Democrats owe the Independent Senator a debt of gratitude. The fact that many to most of Sanders’ proposals could not have passed in the short-term with a Republican-controlled Congress does not mean that progressives shouldn’t advocate for those policies, to improve their viability over the long-term. It’s self-defeating to allow do-nothing congressional conservatives to limit how Democrats use the bullypulpit.
Bernie’s Parting Gift
But where does Sanders go from here? If delegate geeks like Nate Silver are correct that it’s impossible for Sanders to come from behind to win the nomination, should he just pull out of the race, as indignant Clinton supporters have been demanding?
Before Sanders leaves the stage, I’d ask one more favor of him: Expose Trumponomics for what it is. To limit the number of Sanders refugees who are tempted to support Trump over Clinton in November, Sanders should spend the next few weeks exposing the fraud Mr. Trump is attempting to perpetrate on Americans.
For instance, Sanders should explain that billionaire Trump may claim that his partial self-financing makes him independent from the uber-wealthy interests, but Trump’s tax plan exposes the truth. According to a Tax Policy Center (TPC) analysis, Trump’s tax plan would give an average tax cut of $1.3 million per year to the richest one-tenth of one percent.

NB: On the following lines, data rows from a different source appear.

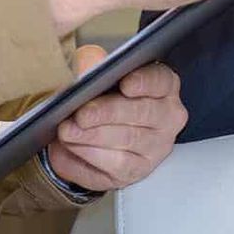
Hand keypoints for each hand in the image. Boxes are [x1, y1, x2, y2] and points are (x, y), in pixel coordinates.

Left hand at [46, 45, 187, 190]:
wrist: (96, 127)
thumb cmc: (103, 93)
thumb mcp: (96, 71)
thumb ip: (92, 62)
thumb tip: (87, 65)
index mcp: (163, 86)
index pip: (160, 81)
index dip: (143, 82)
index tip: (125, 84)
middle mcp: (166, 118)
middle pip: (142, 113)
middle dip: (108, 113)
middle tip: (81, 114)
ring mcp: (154, 148)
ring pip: (127, 143)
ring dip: (92, 138)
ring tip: (67, 132)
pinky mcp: (136, 171)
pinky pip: (113, 168)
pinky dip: (86, 158)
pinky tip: (68, 148)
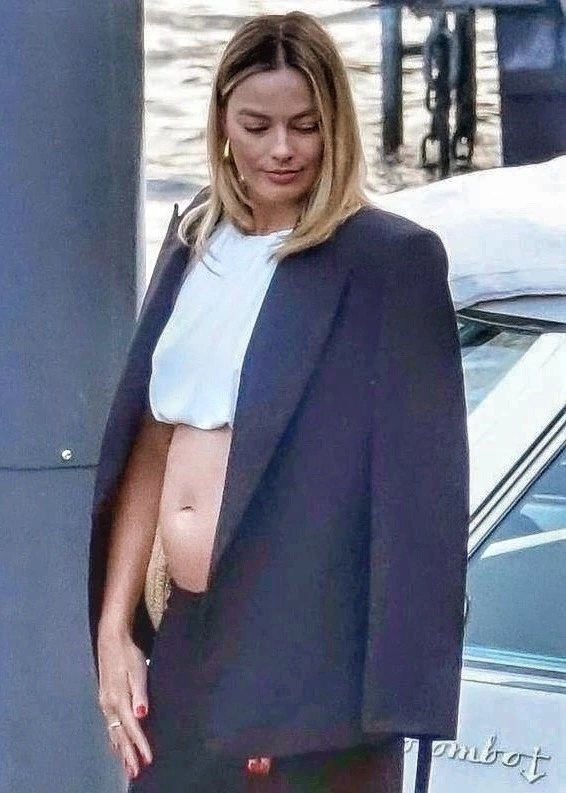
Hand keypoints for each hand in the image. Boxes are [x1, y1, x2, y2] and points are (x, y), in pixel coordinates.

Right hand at [97, 630, 152, 780]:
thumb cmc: (128, 653)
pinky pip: (110, 725)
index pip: (132, 728)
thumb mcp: (138, 670)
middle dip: (128, 754)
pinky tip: (116, 744)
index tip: (148, 760)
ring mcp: (105, 702)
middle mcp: (109, 705)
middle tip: (135, 773)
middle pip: (120, 735)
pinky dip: (115, 738)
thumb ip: (140, 693)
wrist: (111, 639)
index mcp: (118, 699)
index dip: (140, 744)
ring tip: (127, 765)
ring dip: (120, 749)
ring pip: (113, 732)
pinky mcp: (105, 698)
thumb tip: (142, 715)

Sanders should make sure his audience understands that billionaire Trump plans to further enrich his fellow billionaires.
Sanders should also explain how the businessman’s proposals will destroy the American economy, rather than make America “win so much will be sick of winning.” For instance, look at what Mr. Trump’s plan to lavish the mega-rich with tax breaks would do to the national debt:
“The Tax Policy Center estimates the proposal would reduce federal revenue by $9.5 trillion over its first decade and an additional $15.0 trillion over the subsequent 10 years, before accounting for added interest costs or considering macroeconomic feedback effects.”
Some have suggested that Sanders and Trump compete for the same type of voters, those most frustrated with the status quo. Therefore, before Sanders leaves the stage, he should conduct a seminar for “open to Trump” voters about the fraud Mr. Trump is attempting to perpetrate on them. Doing so could constitute Bernie’s greatest gift of all to the Democratic Party.